What I Remember.

For a variety of reasons, I’ve been talking to friends a lot about what and how much our kids will remember when they grow up. The big events of the day, the things that seem like life or death — will they really stick? Or will they get lost in the busy-ness of kid stuff?

With that in mind, here are some of the early, early things that I remember.

Momentous.

>> Someone took my sister and I to Presbyterian Hospital to wave to my mom from the parking lot. My brother had just been born.

>> I waited for my friends at the very end of our driveway forever and finally finally finally it was time for the party to start.

>> On my third birthday, I asked my mom when I would be four.

>> My family moved around the corner from Robin Road to Montclair Avenue. I remember walking up the street with a lamp and then getting to watch cartoons in the new house.

>> On my first day of kindergarten, a man helped me find Mrs. Goldie’s room after I got off the bus. He showed me a shortcut across some grass to get there. I was very worried about whether I would be allowed to take the shortcut again, or whether I’d have to figure out the regular way by myself the next day.

>> I was in front of the Andersons’ house, two doors down, when I finally figured out how to ride a bike. Someone said, “If you start to fall, just steer in the direction you’re falling,” and that was it. My bike was reddish-pink, with white handlebars.

>> Shortly thereafter, I wiped out at the bottom of the hill. I still have the scar on my elbow.

>> Sometime, I’m not sure how old I was, I got pulled out too far in the ocean and couldn’t get back in. My sister came out after me, and then my dad. I remember it very, very clearly, and it was scary.

>> I was given my best teddy bear for Christmas. He wasn’t wrapped, but I knew he was for me. His name is Pot. I still have him.

Not Momentous.

>> I spelled “of” as “uv” on a spelling test in first grade. I was so disappointed when I realized I’d been wrong. I knew it was of.

>> I had a nosebleed at school one time. I was wearing yellow overalls. I hoped I would get to go home, but I didn’t.

>> I thought I was exploring the giant woods next to my house. Turns out, that was an empty lot and a half. But it was giant enough.

>> Chickadees were living in our swingset.

>> Star Wars. Drive-in movie. Way way back of the station wagon.

>> I spilled nail polish remover on a table at the Andersons’ house. I kept thinking someone was going to tell me it was no big deal, but that never happened.

>> A little old lady fell on the steps after church at St. Philip’s in Charleston. There was blood, and then we got hustled out of there.

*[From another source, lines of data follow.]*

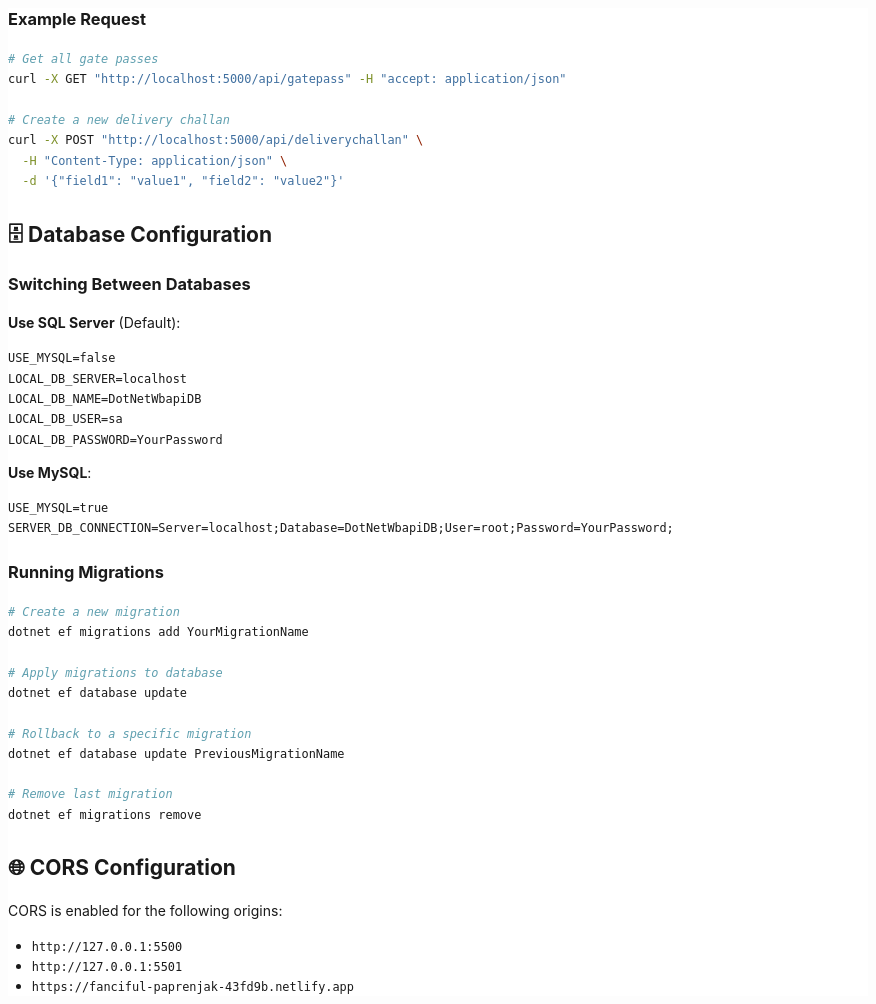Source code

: ### Example Request

```bash
# Get all gate passes
curl -X GET "http://localhost:5000/api/gatepass" -H "accept: application/json"

# Create a new delivery challan
curl -X POST "http://localhost:5000/api/deliverychallan" \
  -H "Content-Type: application/json" \
  -d '{"field1": "value1", "field2": "value2"}'
```

## 🗄️ Database Configuration

### Switching Between Databases

**Use SQL Server** (Default):
```env
USE_MYSQL=false
LOCAL_DB_SERVER=localhost
LOCAL_DB_NAME=DotNetWbapiDB
LOCAL_DB_USER=sa
LOCAL_DB_PASSWORD=YourPassword
```

**Use MySQL**:
```env
USE_MYSQL=true
SERVER_DB_CONNECTION=Server=localhost;Database=DotNetWbapiDB;User=root;Password=YourPassword;
```

### Running Migrations

```bash
# Create a new migration
dotnet ef migrations add YourMigrationName

# Apply migrations to database
dotnet ef database update

# Rollback to a specific migration
dotnet ef database update PreviousMigrationName

# Remove last migration
dotnet ef migrations remove
```

## 🌐 CORS Configuration

CORS is enabled for the following origins:
- `http://127.0.0.1:5500`
- `http://127.0.0.1:5501`
- `https://fanciful-paprenjak-43fd9b.netlify.app`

>> In first grade I drew a picture of my dad. It was chosen to go on the bulletin board and I can picture it there like it was yesterday. I took special care with his hair in the picture, which is surprising now, because even then he hardly had any.

>> I went to the wallpaper store to pick out wallpaper for my room. Giant pink gingham flowers. Now I see why I was only allowed to have it on one wall.

I guess what this tells me is that kids remember both the big things and the little things. Not all of them, but more than you might think. Or it might be more fair to say that from a six-year-old’s perspective, all those things are big.